WORK TO COMPLETE → Convert the records below into a numbered list, starting at the line that contains "pose: elev=94.5 azim=221.4" and ending at the line that contains "Dot at: occluded", and leave out blank lines. Do not include the pictures in your answer.

DATA ENTRIES →
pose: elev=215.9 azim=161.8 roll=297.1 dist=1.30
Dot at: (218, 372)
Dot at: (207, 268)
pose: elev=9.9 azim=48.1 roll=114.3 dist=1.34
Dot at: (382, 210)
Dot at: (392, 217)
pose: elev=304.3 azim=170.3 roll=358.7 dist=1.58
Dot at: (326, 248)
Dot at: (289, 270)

* * *

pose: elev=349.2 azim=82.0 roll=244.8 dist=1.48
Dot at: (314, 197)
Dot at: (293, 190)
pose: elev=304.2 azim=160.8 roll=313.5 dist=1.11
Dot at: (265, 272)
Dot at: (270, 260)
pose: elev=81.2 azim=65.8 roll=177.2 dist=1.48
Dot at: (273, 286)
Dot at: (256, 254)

---

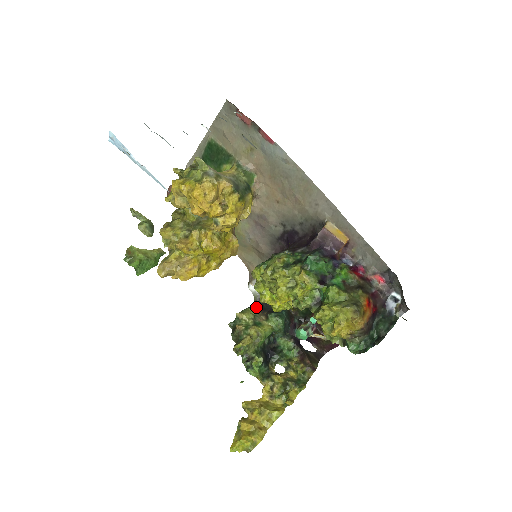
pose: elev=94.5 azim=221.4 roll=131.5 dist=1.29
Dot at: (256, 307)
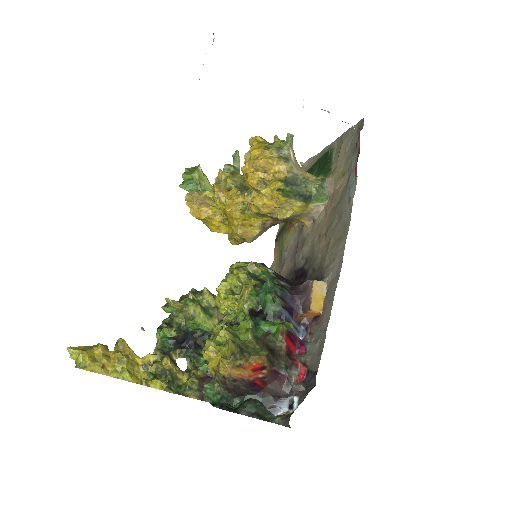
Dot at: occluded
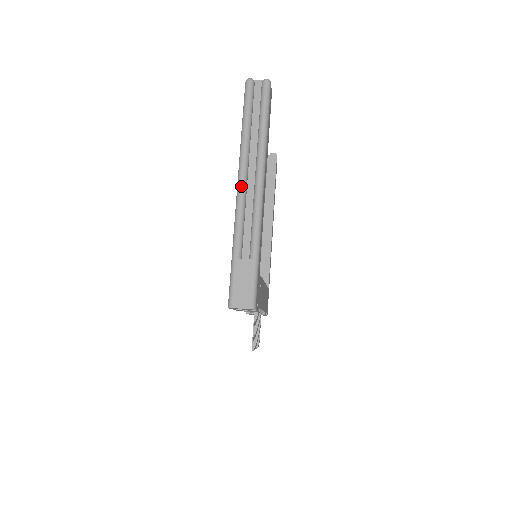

TASK RESPONSE →
1. pose: elev=94.5 azim=221.4 roll=131.5 dist=1.29
2. Dot at: (256, 307)
3. Dot at: occluded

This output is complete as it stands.